When the billions of bacteria that grow together combine, the nanowires join together to form conductive biofilms that can transfer electrons over considerable distances, opening up the possibility of developing self-healing, organic electrical conductors for use in biocomputers. Furthermore, this direct transmission is favored by a huge stacking of cytochromes, specialized proteins that facilitate the transfer.

These bacteria are anaerobic and in their natural habitat they use metals to breathe and obtain energy. In the same way that they are capable of transferring electrons to many metals, they are also capable of transferring them to electrodes and thus constitute a microbial fuel cell. There are two main types, those that use isolated cultures in controlled devices in the laboratory (Figure 2) and those of sediment, that use the organic matter of aquatic beds (marine and freshwater) to produce electricity.

Figure 3. Schematic of a sedimentary fuel cell.
Manuel Peinado

Mine, based on Geobacter, is simple (Figure 3). In microbial fuel cells, contact of the anode with the anaerobic sediment (surrounded by a biofilm of exoelectrogenic bacteria) is required, while the cathode is exposed on the surface, usually saturated or with high oxygen concentration.

A graphite electrode inserted into the bottom sediment collects the electrons generated by the electrobacteria by breaking down both the dead organic matter deposited in the sediment, as well as the organic acid-rich exudates emitted by the roots of aquatic plants. The electrical circuit started at the anode is closed by the other electrode, the cathode, located on the surface of the water, so that the electrons, oxygen and hydrogen combine to give water.

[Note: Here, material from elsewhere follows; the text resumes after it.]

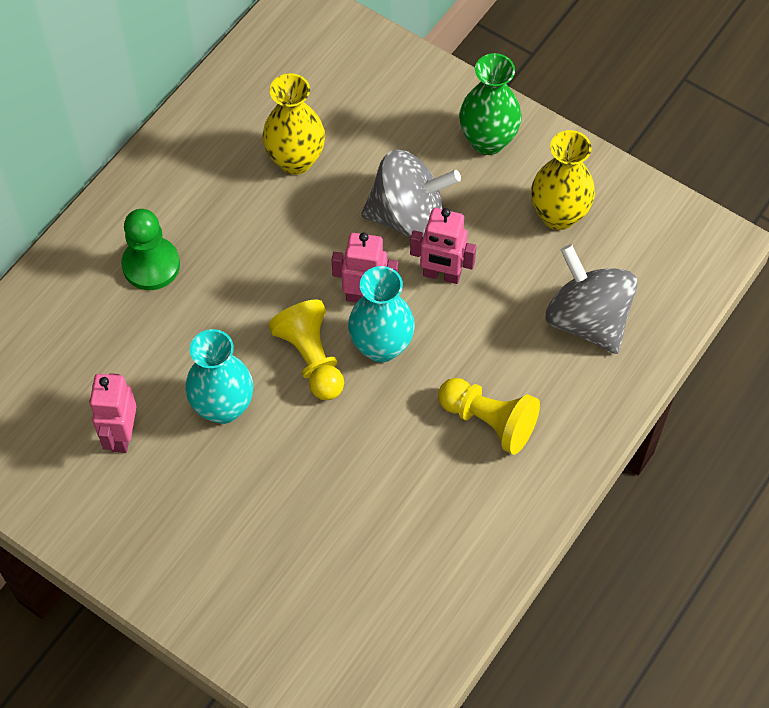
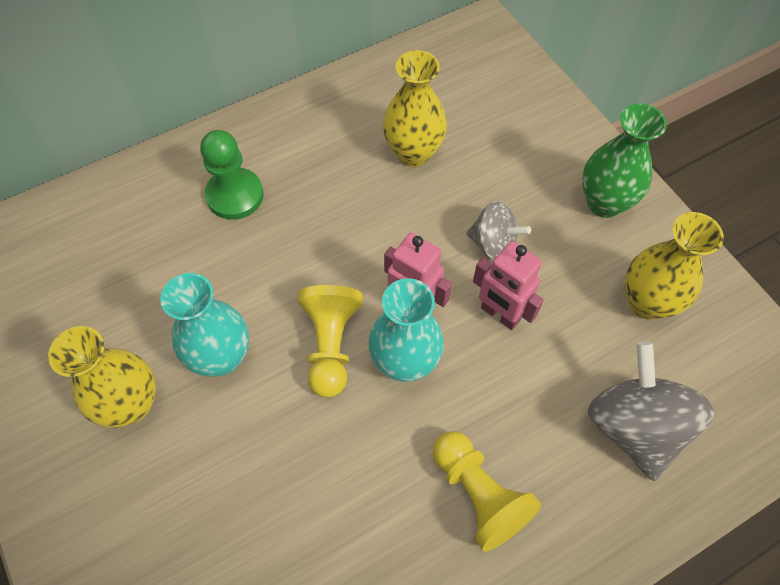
camera: 25 degrees right, 0 degrees up
(121, 435) = (114, 343): pink robot -> none
(168, 475) = (132, 404): none -> yellow vase
(408, 216) = (493, 244): grey spinning top -> grey spinning top, size x0.59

The degradation of organic materials produces, in addition to C0₂, protons (H +). These cross the medium to the second electrode, while the electrons travel through the external circuit. When oxygen is reduced at the cathode, the end result of the fish tank transformed into an electricity-generating device is that, taking the electrons from the external circuit and the protons formed at the anode, water is formed.

To improve its performance, in my fish tank the cathode is located in a floating bed that houses a consortium of bacteria that capture electrons more efficiently and quickly than oxygen in the water.

Betty Jennings and Frances Bilas managing the ENIAC main control panel.
Wikimedia Commons / ARL Technical Library

Currently, the applications of these devices are limited due to the low power output. The most practical currently used by the United States Navy weighs 16 kilograms and produces the power equivalent to 16 conventional 1.5 V batteries per year. But let’s not forget that when the first computer, the ENIAC, was presented to the public in 1946, it was a monster weighing 27,000 kilos, occupying 167 m² and consuming 160,000 W, which was achieved at the cost of causing frequent blackouts in Philadelphia, where it was located.

And all to not get even a millionth of the performance capacity that the device that I connect to my fish tank offers me today. Matter of time.